_Study text_
------

The European Commission has adjusted its mechanism to control exports of COVID-19 vaccines to seek ‘fairness’ in the global supply chain, dismissing claims of vaccine protectionism.
Launched in early February, the export mechanism was originally conceived to ensure transparency by better tracking where vaccine exports are directed.
Companies manufacturing vaccines in Europe require authorisation from national authorities – which can be denied under certain conditions – before shipping vaccines outside the EU.
As the mechanism was put forward in response to the suspicion that vaccine-maker AstraZeneca was prioritising the UK supply over the EU one, it was soon dubbed an attempt at vaccine protectionism.
The Commission has tried to dismiss such allegations saying that the mechanism is not a real export ban but rather an authorisation mechanism aimed at transparency.
Since the tool was introduced, the Commission has granted 380 requests to export, with only one negative decision concerning a shipment of 250,000 doses of AstraZeneca’s COVID-19 vaccine from Italy to Australia.
“We have used this mechanism in a balanced way,” said Trade Commissioner Valdis Dombrovskis, adding that exports have been authorised once it was established that they did not threaten the contractual commitments undertaken by pharmaceutical companies under their advanced purchase agreements (APAs) with the EU executive.
The mechanism has been considered successful so far by the Commission, who also acknowledged that more exports have been reported than before the system was introduced.
“We see, however, that continued shortfalls in production are not distributed fairly across different contracting countries,” said Dombrovksis.
As the shortfalls continue, the EU decided to strengthen the mechanism on Wednesday (24 March) with an adjustment to the regulation that basically provides certain criteria that member states and the Commission should take into account when deciding on export authorisations.
The new criteria should be seen as guiding principles, but decisions to authorise exports are going to be taken on a case-by-case basis, taking these principles into account.
The case-by-case reference is essential as the new conditions do not target any specific country or company or apply to any particular situation.
In the original proposal, the focus was more on the fulfilment of the APAs and though this issue is not off the table, the adjustment aims to achieve the broader purpose of security of supply.
Therefore, security of supply is introduced as a category under which member states are assessing export requests, while the other two new factors are reciprocity and proportionality.
Reciprocity means that exports authorisation could be not granted to countries that not allow shipment of doses produced in their national facilities to Europe.
“This is not a tit for tat but we need to have in mind that there is a fair share,” explained a Commission official, adding that the measure is WTO-compliant.
Proportionality could be even more controversial as it implies that the vaccination rate in importing countries needs to be reflected in the assessment.
In practice, this means that in granting the authorisation, national authorities and the Commission will take into consideration if countries have already ensured a certain vaccination rate and if it is higher than the one in the EU.
“The vaccination rate in a given country is, per se, not a threat. But the question is more how to ensure fairness,” another EU official said, adding that fairness entails looking at the current situation in a given country.
The vaccination rate will not be the only element as the epidemiological situation will also be factored in.

------

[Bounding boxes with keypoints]
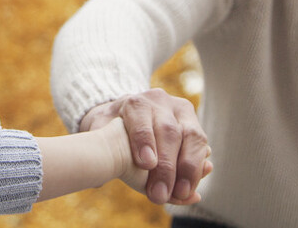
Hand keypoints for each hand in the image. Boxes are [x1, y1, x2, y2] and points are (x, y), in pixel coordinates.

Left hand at [82, 88, 211, 204]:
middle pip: (168, 131)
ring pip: (191, 136)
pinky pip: (201, 145)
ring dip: (188, 169)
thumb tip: (97, 179)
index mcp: (134, 102)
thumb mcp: (100, 136)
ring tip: (181, 194)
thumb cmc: (112, 131)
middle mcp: (160, 102)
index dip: (144, 140)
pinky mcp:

------

_Action item 1_
Translate this sentence from the article on the EU vaccine export mechanism into Spanish: "The vaccination rate will not be the only element as the epidemiological situation will also be factored in."
_Action item 2_
From the article on the EU vaccine export mechanism, extract the stretch from "The European Commission" through "of vaccine protectionism.".
These records come from a source other than the article on the EU vaccine export mechanism.

_Exercise result 1_
La tasa de vacunación no será el único elemento, ya que también se tendrá en cuenta la situación epidemiológica.

_Exercise result 2_
The European Commission has adjusted its mechanism to control exports of COVID-19 vaccines to seek ‘fairness’ in the global supply chain, dismissing claims of vaccine protectionism.